## TASK BRIEF
The word "format" occurs in some lines of the listing. Copy those lines.
[SOURCE MATERIAL]
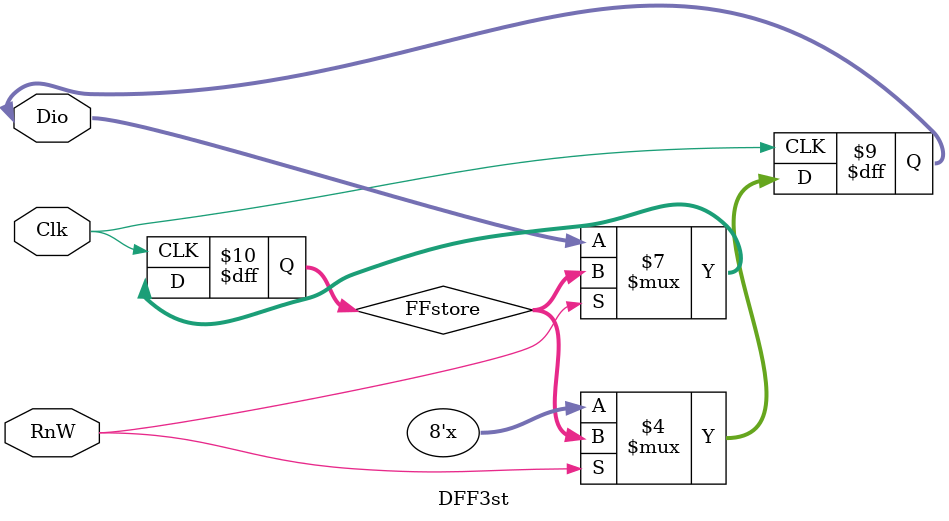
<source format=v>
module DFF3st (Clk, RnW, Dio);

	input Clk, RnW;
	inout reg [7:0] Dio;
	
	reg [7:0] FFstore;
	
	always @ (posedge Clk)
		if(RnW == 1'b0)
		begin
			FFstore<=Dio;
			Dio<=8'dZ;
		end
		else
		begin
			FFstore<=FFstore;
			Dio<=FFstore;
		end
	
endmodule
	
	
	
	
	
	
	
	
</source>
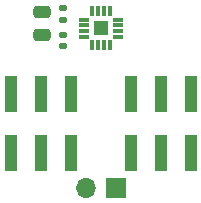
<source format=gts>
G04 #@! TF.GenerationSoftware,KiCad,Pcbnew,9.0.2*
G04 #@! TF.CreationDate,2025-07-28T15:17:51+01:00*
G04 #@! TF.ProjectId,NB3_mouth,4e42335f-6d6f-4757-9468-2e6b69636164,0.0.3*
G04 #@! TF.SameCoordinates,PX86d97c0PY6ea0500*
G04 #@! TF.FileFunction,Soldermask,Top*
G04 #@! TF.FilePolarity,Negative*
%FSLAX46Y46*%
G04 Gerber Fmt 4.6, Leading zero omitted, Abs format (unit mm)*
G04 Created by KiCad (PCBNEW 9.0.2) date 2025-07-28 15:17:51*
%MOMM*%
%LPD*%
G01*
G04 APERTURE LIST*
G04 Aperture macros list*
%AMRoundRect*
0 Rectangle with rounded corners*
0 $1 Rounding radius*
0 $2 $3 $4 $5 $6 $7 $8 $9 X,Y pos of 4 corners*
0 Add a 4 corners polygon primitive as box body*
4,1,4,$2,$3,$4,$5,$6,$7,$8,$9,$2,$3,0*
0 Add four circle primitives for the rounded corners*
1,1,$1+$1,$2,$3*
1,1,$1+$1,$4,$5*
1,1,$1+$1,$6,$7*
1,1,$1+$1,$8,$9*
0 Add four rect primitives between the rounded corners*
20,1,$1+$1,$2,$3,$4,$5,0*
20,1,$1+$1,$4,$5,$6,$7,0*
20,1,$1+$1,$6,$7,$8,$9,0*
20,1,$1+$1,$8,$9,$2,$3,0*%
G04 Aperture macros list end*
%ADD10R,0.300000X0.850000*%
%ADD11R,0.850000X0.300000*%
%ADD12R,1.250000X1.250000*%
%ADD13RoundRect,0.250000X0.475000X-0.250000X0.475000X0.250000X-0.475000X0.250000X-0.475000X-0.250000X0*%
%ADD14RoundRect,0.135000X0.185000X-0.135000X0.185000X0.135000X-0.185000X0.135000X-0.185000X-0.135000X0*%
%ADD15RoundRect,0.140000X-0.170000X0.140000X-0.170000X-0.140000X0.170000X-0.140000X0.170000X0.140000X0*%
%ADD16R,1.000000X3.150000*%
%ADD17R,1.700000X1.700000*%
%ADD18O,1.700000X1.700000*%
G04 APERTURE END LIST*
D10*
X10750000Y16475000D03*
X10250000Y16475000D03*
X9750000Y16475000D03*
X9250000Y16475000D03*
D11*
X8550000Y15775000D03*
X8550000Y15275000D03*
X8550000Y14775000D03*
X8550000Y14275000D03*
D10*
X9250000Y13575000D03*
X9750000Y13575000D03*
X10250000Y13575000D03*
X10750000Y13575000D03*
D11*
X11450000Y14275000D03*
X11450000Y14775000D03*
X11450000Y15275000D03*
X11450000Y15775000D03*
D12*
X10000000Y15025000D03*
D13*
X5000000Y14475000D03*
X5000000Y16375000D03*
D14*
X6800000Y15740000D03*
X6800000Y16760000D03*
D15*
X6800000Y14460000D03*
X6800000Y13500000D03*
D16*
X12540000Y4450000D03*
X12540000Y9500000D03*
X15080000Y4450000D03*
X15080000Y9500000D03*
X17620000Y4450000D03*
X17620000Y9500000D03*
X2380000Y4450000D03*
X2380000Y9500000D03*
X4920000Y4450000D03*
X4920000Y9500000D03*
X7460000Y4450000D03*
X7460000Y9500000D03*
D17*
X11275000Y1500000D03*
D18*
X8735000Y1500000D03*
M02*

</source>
[/SOURCE MATERIAL]
## ANSWER
<source format=v>
<source format=gts>
G04 Gerber Fmt 4.6, Leading zero omitted, Abs format (unit mm)*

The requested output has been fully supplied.